Pequeño manual del perfecto tilingo argento


Opinión / Carlos Verucchi / En Línea Noticias (Twitter: @carlos_verucchi)

Hay un sector de la clase media argentina (alguna vez populosa y ahora flaca como un poste haciendo dieta) que desde hace unos años manifiesta una exaltada consternación contra aquellos que tiran papeles en la calle.

Siempre ha sido esta actitud motivo de gran curiosidad para mí.

Hablo de papeles de caramelos, envoltorios de masitas o latas de cerveza vacías.

Indagando un poco sobre el tema, me enteré de que esa aversión surge principalmente de aquellos que en los buenos tiempos tuvieron la oportunidad de viajar a Europa y se admiraron, ya no por las pinturas del Louvre o las historias que esconden las callecitas de Barcelona, sino porque allá la gente civilizada, no tira papelitos a la calle.

Son esos típicos argentinos que, cuando te encuentran, te comentan: “Che, ¿vos sabés que estuve en Roma?”

“Ah, ¿sí? ¿No me digas, che?”.

Y uno, ingenuo, esperando una lección de historia antigua, una reflexión sobre las condiciones de vida de los antiguos esclavos del Imperio, o una descripción técnica de los acueductos —o algo por el estilo—, pregunta ingenuamente: “¿Y, qué onda?”.

A lo cual recibe a cambio el clásico: “Ah, ¿no sabés? Otra cosa… otra cultura, las veredas limpias, todo prolijo, los colectivos y los trenes respetan los horarios, la gente es educada; metés una moneda en una ranura y te sale el primer mundo en miniatura…”

Me voy a tomar el atrevimiento de avisarle a este típico argentino un par de cosas. Primero, que si los suizos o los alemanes no tiran papeles en la calle es porque tienen la gran fortuna de vivir en una sociedad donde no hay ciudadanos tirados en la calle. Es decir, tienen resueltos problemas más importantes y eso les permite ocuparse de las estupideces.

Ahora, cuando alguien trata de trasladar esa lógica a la Argentina, donde hay ciudades en las que miles de personas duermen en la calle, deja de ser una persona civilizada para convertirse, o en un tilingo o una tilinga, o bien en un hipócrita.

Voy a tratar de dar un argumento que refuerce esta hipótesis.
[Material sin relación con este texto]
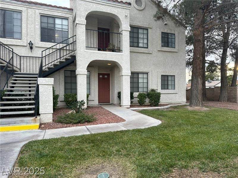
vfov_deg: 56.8
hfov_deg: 71.6
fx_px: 165
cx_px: 119
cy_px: 89
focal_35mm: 24
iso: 64
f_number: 1.78
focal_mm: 6.86
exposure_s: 1/121
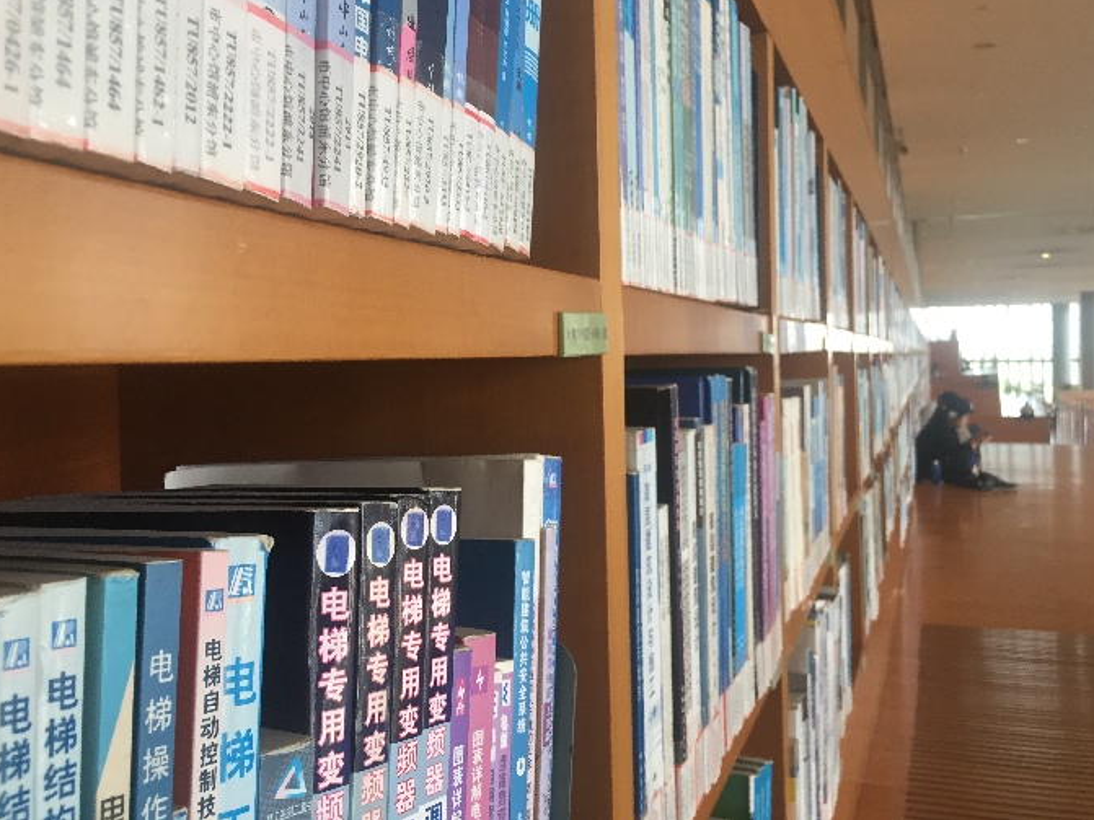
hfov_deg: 56.8
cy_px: 369
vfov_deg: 44.1
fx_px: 1011
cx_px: 569
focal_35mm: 32
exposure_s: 1/33
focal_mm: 4.15
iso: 50
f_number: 2.2
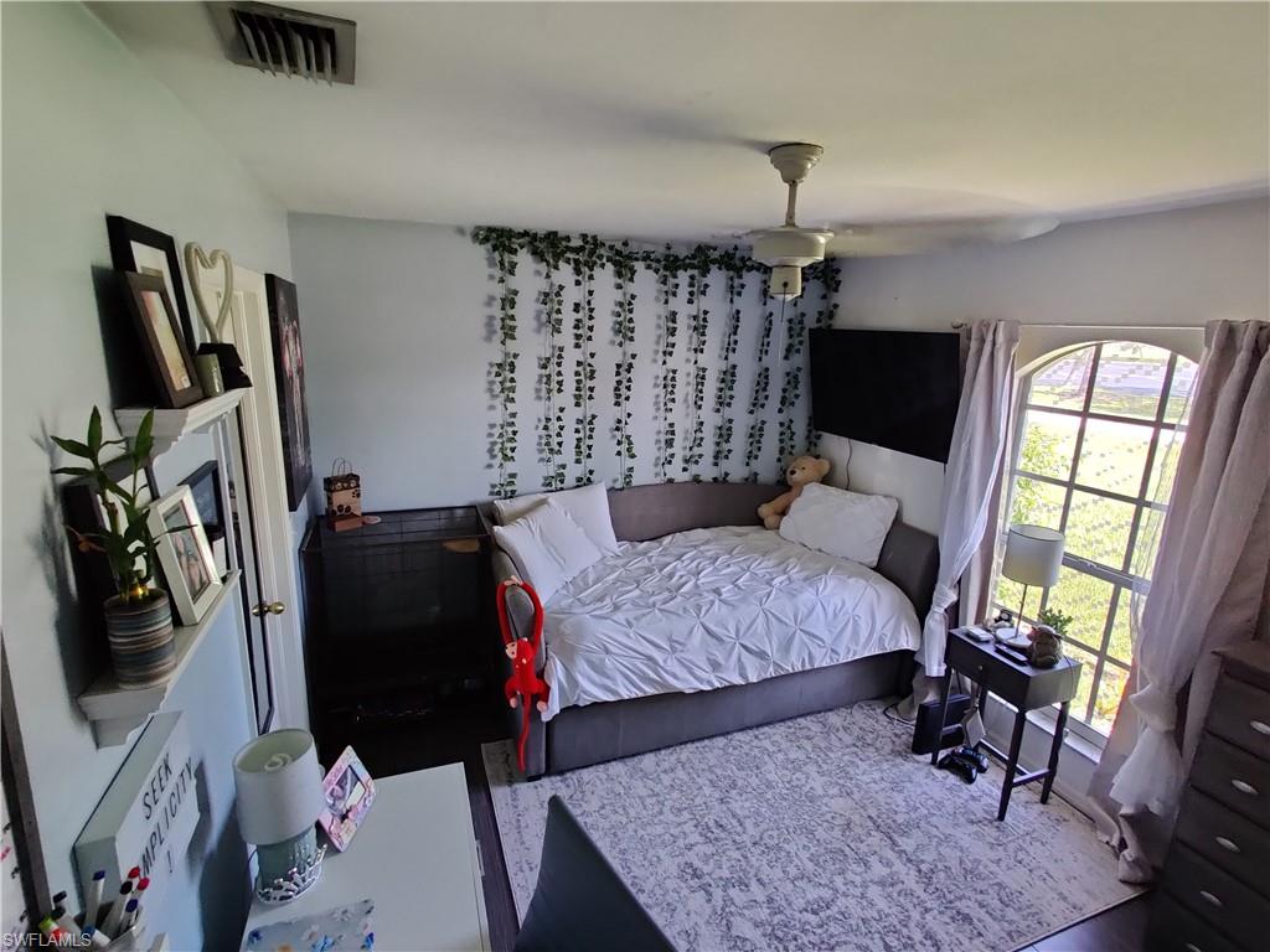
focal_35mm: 13
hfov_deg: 106.2
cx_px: 635
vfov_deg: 89.9
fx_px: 477
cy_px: 476
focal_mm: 2.25
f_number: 2.2
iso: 800
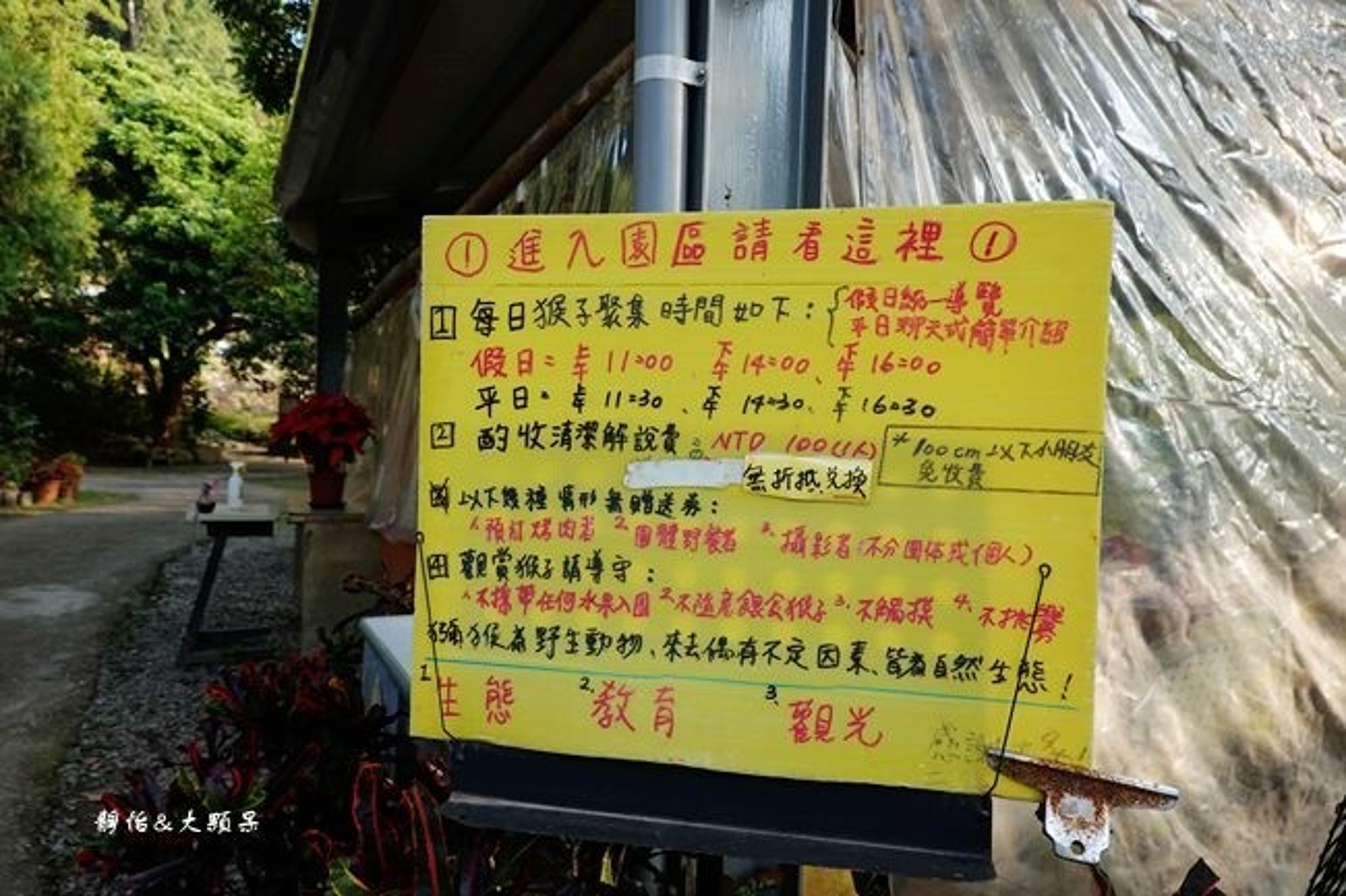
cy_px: 448
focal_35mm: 24
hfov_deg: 73.8
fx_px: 897
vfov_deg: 53.1
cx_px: 673
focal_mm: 9
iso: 125
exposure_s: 1/160
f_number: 2.8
Hace unas semanas, leí una noticia que daba cuenta de que el jefe de gobierno de CABA, Jorge Macri, pretendía cobrarles una multa a los hambrientos que salen por las noches a revolver la basura con el fin de encontrar un pedazo de pan duro, por desordenar los contenedores de basura o engrasar las veredas con los restos de la hamburguesa que el gordito de la esquina dejó por la mitad.

Pero lo peor de todo es que esta iniciativa de Macri fue forzada por las constantes denuncias de los habitantes de la ciudad, las cuales, en lugar de sentir consternación al ver a una madre que camina por las calles con cinco hijos buscando comida, se siente molestos porque les ensucian la vereda.

Hasta acá parece un chiste, pero lo realmente grave es que el Jefe de Gobierno porteño adhiera al reclamo, es decir en lugar de buscar el modo de ayudar a la horda de hambrientos que salen de noche a mendigar, pretende meterlos en cana por ensuciar la ciudad. Si antes parecía una broma de mal gusto, visto de este modo parece más bien una muestra incontrastable de que eso que llamamos democracia, y de lo que muchos estuvimos argullosos, ha caído en la vertiente más bastarda y tilinga que se pueda concebir.

Un sistema cuya razón de ser es la búsqueda de la igualdad, castiga al pordiosero que deja sobras de comida en la calle en lugar de trabajar para que dejen de ser pordioseros.

Me permito conjeturar que, mientras existan inadaptados que tiran mugre a la calle, tendremos todavía alguna esperanza como sociedad.